> _Problem_:
Retype the records below so that each one matches exactly.

——

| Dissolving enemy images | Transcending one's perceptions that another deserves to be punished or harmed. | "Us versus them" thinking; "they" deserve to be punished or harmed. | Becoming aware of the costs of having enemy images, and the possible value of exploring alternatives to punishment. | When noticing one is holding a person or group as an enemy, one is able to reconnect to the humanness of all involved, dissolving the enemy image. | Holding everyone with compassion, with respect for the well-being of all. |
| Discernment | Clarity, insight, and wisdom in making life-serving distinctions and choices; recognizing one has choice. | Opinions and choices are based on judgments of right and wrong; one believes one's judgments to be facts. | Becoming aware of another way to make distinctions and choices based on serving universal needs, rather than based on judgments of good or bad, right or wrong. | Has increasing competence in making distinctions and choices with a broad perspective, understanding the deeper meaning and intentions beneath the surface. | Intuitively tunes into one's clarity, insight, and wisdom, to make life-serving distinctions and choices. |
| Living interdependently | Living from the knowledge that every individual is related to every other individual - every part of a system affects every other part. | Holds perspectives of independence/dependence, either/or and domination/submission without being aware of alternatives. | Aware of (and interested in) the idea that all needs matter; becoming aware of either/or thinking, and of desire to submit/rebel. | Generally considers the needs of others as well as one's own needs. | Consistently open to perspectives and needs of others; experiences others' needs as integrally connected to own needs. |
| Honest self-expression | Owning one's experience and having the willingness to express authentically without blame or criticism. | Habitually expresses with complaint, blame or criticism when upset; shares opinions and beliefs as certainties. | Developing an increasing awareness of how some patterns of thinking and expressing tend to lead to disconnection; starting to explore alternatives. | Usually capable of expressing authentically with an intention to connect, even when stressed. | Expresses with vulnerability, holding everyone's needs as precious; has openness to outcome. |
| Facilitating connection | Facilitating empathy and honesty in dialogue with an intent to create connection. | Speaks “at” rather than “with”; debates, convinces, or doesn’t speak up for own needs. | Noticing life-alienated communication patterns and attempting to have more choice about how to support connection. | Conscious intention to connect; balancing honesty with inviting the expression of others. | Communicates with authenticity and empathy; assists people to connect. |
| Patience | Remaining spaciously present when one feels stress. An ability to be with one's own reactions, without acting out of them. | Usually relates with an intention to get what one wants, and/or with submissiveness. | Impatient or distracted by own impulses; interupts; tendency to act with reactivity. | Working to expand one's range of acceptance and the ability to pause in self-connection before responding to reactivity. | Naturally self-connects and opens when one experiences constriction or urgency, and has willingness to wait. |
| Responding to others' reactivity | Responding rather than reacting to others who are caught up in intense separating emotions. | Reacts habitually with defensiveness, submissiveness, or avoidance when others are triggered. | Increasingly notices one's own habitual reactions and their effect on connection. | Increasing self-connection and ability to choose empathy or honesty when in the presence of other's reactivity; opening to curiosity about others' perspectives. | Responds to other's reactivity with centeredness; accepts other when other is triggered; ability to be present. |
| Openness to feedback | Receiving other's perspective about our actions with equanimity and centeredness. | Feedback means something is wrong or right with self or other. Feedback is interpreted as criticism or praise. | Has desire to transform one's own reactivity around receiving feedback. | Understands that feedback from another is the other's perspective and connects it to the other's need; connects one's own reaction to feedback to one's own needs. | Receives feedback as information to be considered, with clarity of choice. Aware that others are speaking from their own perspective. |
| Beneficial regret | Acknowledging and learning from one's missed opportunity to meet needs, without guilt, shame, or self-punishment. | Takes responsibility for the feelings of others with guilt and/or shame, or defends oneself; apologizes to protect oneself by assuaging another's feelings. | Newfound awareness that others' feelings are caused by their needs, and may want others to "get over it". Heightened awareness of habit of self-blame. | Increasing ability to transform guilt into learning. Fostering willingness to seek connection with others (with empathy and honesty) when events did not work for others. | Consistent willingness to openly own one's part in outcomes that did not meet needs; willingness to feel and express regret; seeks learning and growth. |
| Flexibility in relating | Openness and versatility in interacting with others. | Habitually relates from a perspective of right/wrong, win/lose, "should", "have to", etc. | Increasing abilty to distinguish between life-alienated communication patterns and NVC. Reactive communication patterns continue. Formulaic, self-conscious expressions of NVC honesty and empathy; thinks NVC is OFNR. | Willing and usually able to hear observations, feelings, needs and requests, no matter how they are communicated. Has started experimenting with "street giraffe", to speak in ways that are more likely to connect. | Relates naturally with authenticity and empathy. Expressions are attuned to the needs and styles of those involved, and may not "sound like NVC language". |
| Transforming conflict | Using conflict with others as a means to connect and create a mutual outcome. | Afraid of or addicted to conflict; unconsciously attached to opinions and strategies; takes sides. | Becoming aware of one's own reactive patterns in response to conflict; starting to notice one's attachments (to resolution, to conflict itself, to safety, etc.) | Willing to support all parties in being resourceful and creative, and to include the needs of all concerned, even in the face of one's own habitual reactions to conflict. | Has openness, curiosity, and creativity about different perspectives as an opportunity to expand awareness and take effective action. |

——

> _Output for this task_:
| Dissolving enemy images | Transcending one's perceptions that another deserves to be punished or harmed. | "Us versus them" thinking; "they" deserve to be punished or harmed. | Becoming aware of the costs of having enemy images, and the possible value of exploring alternatives to punishment. | When noticing one is holding a person or group as an enemy, one is able to reconnect to the humanness of all involved, dissolving the enemy image. | Holding everyone with compassion, with respect for the well-being of all. |
| Discernment | Clarity, insight, and wisdom in making life-serving distinctions and choices; recognizing one has choice. | Opinions and choices are based on judgments of right and wrong; one believes one's judgments to be facts. | Becoming aware of another way to make distinctions and choices based on serving universal needs, rather than based on judgments of good or bad, right or wrong. | Has increasing competence in making distinctions and choices with a broad perspective, understanding the deeper meaning and intentions beneath the surface. | Intuitively tunes into one's clarity, insight, and wisdom, to make life-serving distinctions and choices. |
| Living interdependently | Living from the knowledge that every individual is related to every other individual - every part of a system affects every other part. | Holds perspectives of independence/dependence, either/or and domination/submission without being aware of alternatives. | Aware of (and interested in) the idea that all needs matter; becoming aware of either/or thinking, and of desire to submit/rebel. | Generally considers the needs of others as well as one's own needs. | Consistently open to perspectives and needs of others; experiences others' needs as integrally connected to own needs. |
| Honest self-expression | Owning one's experience and having the willingness to express authentically without blame or criticism. | Habitually expresses with complaint, blame or criticism when upset; shares opinions and beliefs as certainties. | Developing an increasing awareness of how some patterns of thinking and expressing tend to lead to disconnection; starting to explore alternatives. | Usually capable of expressing authentically with an intention to connect, even when stressed. | Expresses with vulnerability, holding everyone's needs as precious; has openness to outcome. |
| Facilitating connection | Facilitating empathy and honesty in dialogue with an intent to create connection. | Speaks “at” rather than “with”; debates, convinces, or doesn’t speak up for own needs. | Noticing life-alienated communication patterns and attempting to have more choice about how to support connection. | Conscious intention to connect; balancing honesty with inviting the expression of others. | Communicates with authenticity and empathy; assists people to connect. |
| Patience | Remaining spaciously present when one feels stress. An ability to be with one's own reactions, without acting out of them. | Usually relates with an intention to get what one wants, and/or with submissiveness. | Impatient or distracted by own impulses; interupts; tendency to act with reactivity. | Working to expand one's range of acceptance and the ability to pause in self-connection before responding to reactivity. | Naturally self-connects and opens when one experiences constriction or urgency, and has willingness to wait. |
| Responding to others' reactivity | Responding rather than reacting to others who are caught up in intense separating emotions. | Reacts habitually with defensiveness, submissiveness, or avoidance when others are triggered. | Increasingly notices one's own habitual reactions and their effect on connection. | Increasing self-connection and ability to choose empathy or honesty when in the presence of other's reactivity; opening to curiosity about others' perspectives. | Responds to other's reactivity with centeredness; accepts other when other is triggered; ability to be present. |
| Openness to feedback | Receiving other's perspective about our actions with equanimity and centeredness. | Feedback means something is wrong or right with self or other. Feedback is interpreted as criticism or praise. | Has desire to transform one's own reactivity around receiving feedback. | Understands that feedback from another is the other's perspective and connects it to the other's need; connects one's own reaction to feedback to one's own needs. | Receives feedback as information to be considered, with clarity of choice. Aware that others are speaking from their own perspective. |
| Beneficial regret | Acknowledging and learning from one's missed opportunity to meet needs, without guilt, shame, or self-punishment. | Takes responsibility for the feelings of others with guilt and/or shame, or defends oneself; apologizes to protect oneself by assuaging another's feelings. | Newfound awareness that others' feelings are caused by their needs, and may want others to "get over it". Heightened awareness of habit of self-blame. | Increasing ability to transform guilt into learning. Fostering willingness to seek connection with others (with empathy and honesty) when events did not work for others. | Consistent willingness to openly own one's part in outcomes that did not meet needs; willingness to feel and express regret; seeks learning and growth. |
| Flexibility in relating | Openness and versatility in interacting with others. | Habitually relates from a perspective of right/wrong, win/lose, "should", "have to", etc. | Increasing abilty to distinguish between life-alienated communication patterns and NVC. Reactive communication patterns continue. Formulaic, self-conscious expressions of NVC honesty and empathy; thinks NVC is OFNR. | Willing and usually able to hear observations, feelings, needs and requests, no matter how they are communicated. Has started experimenting with "street giraffe", to speak in ways that are more likely to connect. | Relates naturally with authenticity and empathy. Expressions are attuned to the needs and styles of those involved, and may not "sound like NVC language". |
| Transforming conflict | Using conflict with others as a means to connect and create a mutual outcome. | Afraid of or addicted to conflict; unconsciously attached to opinions and strategies; takes sides. | Becoming aware of one's own reactive patterns in response to conflict; starting to notice one's attachments (to resolution, to conflict itself, to safety, etc.) | Willing to support all parties in being resourceful and creative, and to include the needs of all concerned, even in the face of one's own habitual reactions to conflict. | Has openness, curiosity, and creativity about different perspectives as an opportunity to expand awareness and take effective action. |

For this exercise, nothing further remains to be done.